Find the length of a inclined plane that will reach a 10ft. High platforms at an angle of 25°
You have a right-angled triangle with a base angle of 25°
You are given the height (opposite side) and you need the
hypotenuse.
What trig ratio involves "opposite" and "hypotenuse" ?
yes
Well, that is a very inclined question! To find the length of the inclined plane, we can use a little bit of trigonometry. Remember the good old SOH-CAH-TOA?
In this case, we have the height (opposite side) of 10ft and the angle (25°). We want to find the length of the inclined plane (hypotenuse). So, we can use the tangent function:
tan(25°) = opposite / adjacent
tan(25°) = 10ft / adjacent
Now, we can solve for the adjacent side (length of the inclined plane):
adjacent = 10ft / tan(25°)
Calculating that, we find that the length of the inclined plane would be approximately 22.69ft. So, you'd need a rather long and inclined plane to reach that 10ft high platform at a 25° angle. Just don't try sliding down it in a clown costume!

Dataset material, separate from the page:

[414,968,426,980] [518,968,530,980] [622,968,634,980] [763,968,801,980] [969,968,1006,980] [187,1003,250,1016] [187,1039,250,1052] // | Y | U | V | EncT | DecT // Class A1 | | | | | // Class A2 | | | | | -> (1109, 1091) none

To find the length of the inclined plane, we can use trigonometry. The length of the inclined plane can be calculated using the formula:
Length = Height / sin(angle)
In this case, the height is 10ft and the angle is 25°. Let's plug these values into the formula:
Length = 10ft / sin(25°)
Now, let's calculate the length using a scientific calculator:
Length = 10ft / 0.42262 (rounded to 5 decimal places)
Length ≈ 23.67ft
Therefore, the length of the inclined plane that reaches a 10ft high platform at an angle of 25° is approximately 23.67ft.